Это преобразование в «Маленьких трагедиях» представлено как ритуал. Во-первых, «Пророк» с растерзанным поэтом — сюжет сам по себе древний и фольклорный по происхождению, а его физиологичность в спектакле Серебренникова напоминает и миф об Орфее, растерзанном вакханками. В «Трагедиях» в их роли выступает Воин, который уничтожает Пророка на виду у скучающих на станции пассажиров и неизменного для современного театра телевизора с одними и теми же новостями о войне из года в год. Во-вторых, эротическая линия в спектакле построена на образе козла, который напоминает и об этимологии названия жанра трагедии («козлиная песнь» была частью дионисийского культа), и о Сатирах как символах плодородия и похоти.
С ритуальностью согласуется и музыка, которая по своей значимости для действия и его восприятия близка к действующему лицу. В «Моцарте и Сальери» это обусловлено сюжетом, но и его Серебренников полностью переосмысливает, включив в трагедию 'Smells Like Teen Spirit'. С помощью песни выражена необходимая для театра мысль: Художник в любое время — это не опрятный перфекционист Сальери, а разрушающий себя и других Моцарт—Кобейн. Но оба они по-своему превратились в коллективном сознании в образы себя (Моцарт в портрет на конфетах, а Кобейн в смайлик-логотип Nirvana). Поэтому режиссеру и нужен новый голос в лице Хаски, который репрезентирует новую эпоху в русской популярной музыке.
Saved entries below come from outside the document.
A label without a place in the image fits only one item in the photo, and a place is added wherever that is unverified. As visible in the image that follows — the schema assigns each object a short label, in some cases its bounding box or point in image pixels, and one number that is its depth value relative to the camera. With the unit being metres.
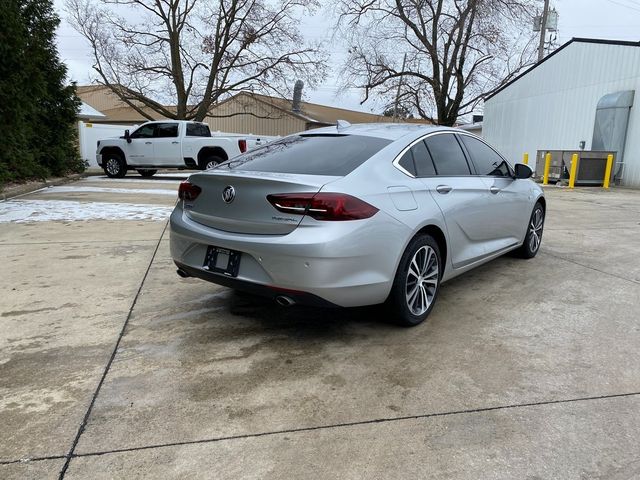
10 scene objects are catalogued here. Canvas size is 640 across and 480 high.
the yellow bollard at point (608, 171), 17.36
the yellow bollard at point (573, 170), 17.20
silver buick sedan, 3.14
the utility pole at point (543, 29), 29.48
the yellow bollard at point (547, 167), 18.86
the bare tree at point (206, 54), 27.48
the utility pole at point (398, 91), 29.64
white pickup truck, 16.22
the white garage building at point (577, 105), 18.02
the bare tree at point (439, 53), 28.09
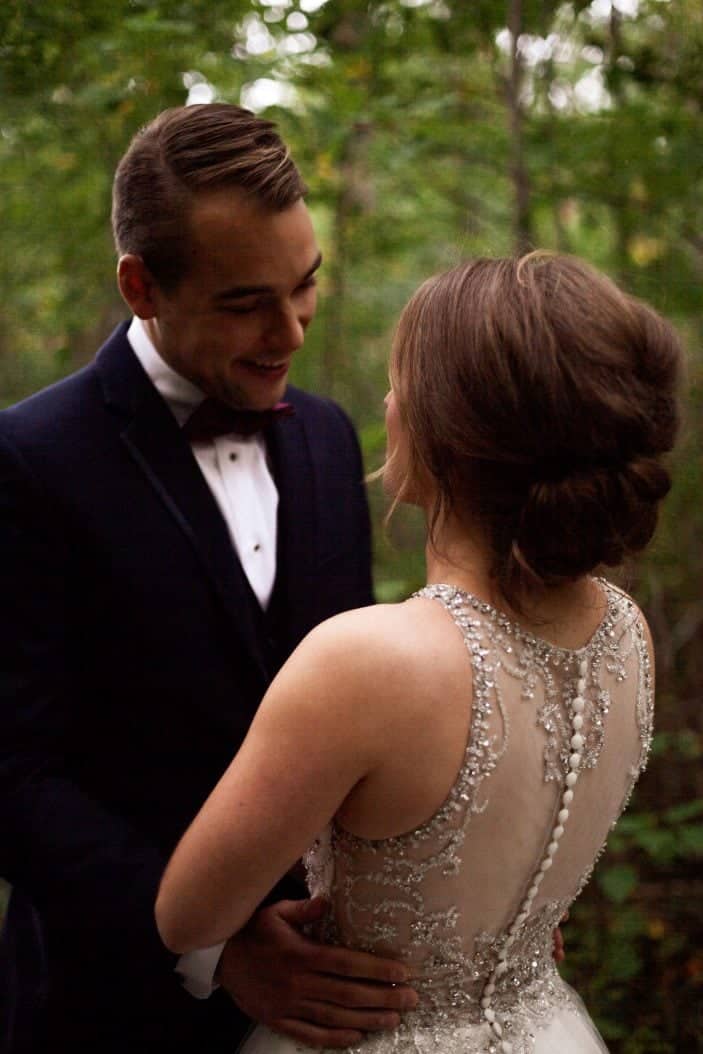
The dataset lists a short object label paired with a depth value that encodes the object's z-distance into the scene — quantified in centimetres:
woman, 135
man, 183
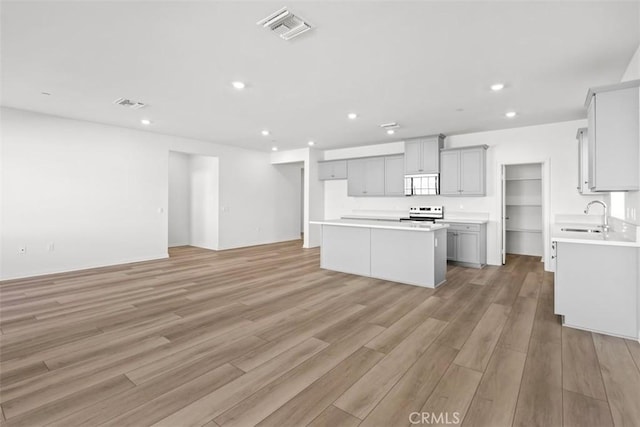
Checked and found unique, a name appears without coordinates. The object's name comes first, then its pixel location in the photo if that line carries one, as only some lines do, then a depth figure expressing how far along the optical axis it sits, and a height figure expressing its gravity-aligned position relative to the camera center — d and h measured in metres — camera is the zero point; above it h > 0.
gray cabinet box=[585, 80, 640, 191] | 2.62 +0.69
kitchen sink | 3.80 -0.22
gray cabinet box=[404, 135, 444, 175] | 6.24 +1.26
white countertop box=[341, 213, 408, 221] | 7.09 -0.08
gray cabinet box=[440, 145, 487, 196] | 5.80 +0.83
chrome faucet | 3.91 -0.13
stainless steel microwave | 6.24 +0.61
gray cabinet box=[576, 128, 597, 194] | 4.32 +0.82
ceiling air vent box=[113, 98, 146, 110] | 4.28 +1.62
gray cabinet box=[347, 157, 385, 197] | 7.18 +0.90
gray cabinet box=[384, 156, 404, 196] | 6.84 +0.86
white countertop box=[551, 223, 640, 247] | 2.71 -0.25
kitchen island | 4.31 -0.59
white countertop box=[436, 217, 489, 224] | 5.65 -0.15
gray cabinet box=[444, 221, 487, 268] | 5.57 -0.59
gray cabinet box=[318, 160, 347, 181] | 7.91 +1.18
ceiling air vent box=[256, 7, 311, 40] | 2.30 +1.52
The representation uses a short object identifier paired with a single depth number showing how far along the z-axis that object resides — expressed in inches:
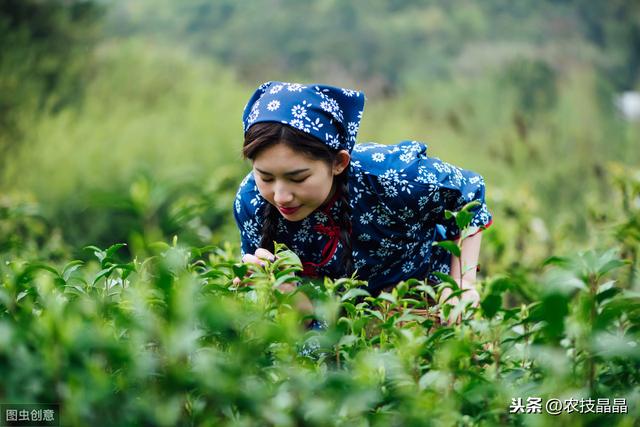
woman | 101.3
Этот выбор, с одной стороны, обновляет образ пророка, а с другой — подчеркивает, насколько другие формы нужны современному искусству для того, чтобы быть пророческим и неизбежным. Поэт становится личностью отнюдь не благодаря рассуждениям о высоких идеалах и чувствах; напротив, современность со всеми ее проблемами и бытом, которые могут казаться недостойными выражения на бумаге или на сцене, каждый раз обретают новый смысл. Отчасти это, конечно, черта всего русского искусства и русской жизни, которая веками стоит на месте, а сменяются только пейзажи. Из поместий получаются панельки, но «черным-черно» здесь было и будет.
И все-таки в этом беспорядке и темноте есть гармония, которая заключается в самой поэтической форме. Упорядоченная речь упорядочивает и сознание; ритм — стихотворный или музыкальный — позволяет найти свою связь с миром, каким бы он ни был. Поэзия служит щипком, который возвращает в реальность и в то же время сохраняет воспоминания о сне. Хорошо, что мы всегда знаем, куда за таким пробуждением сходить.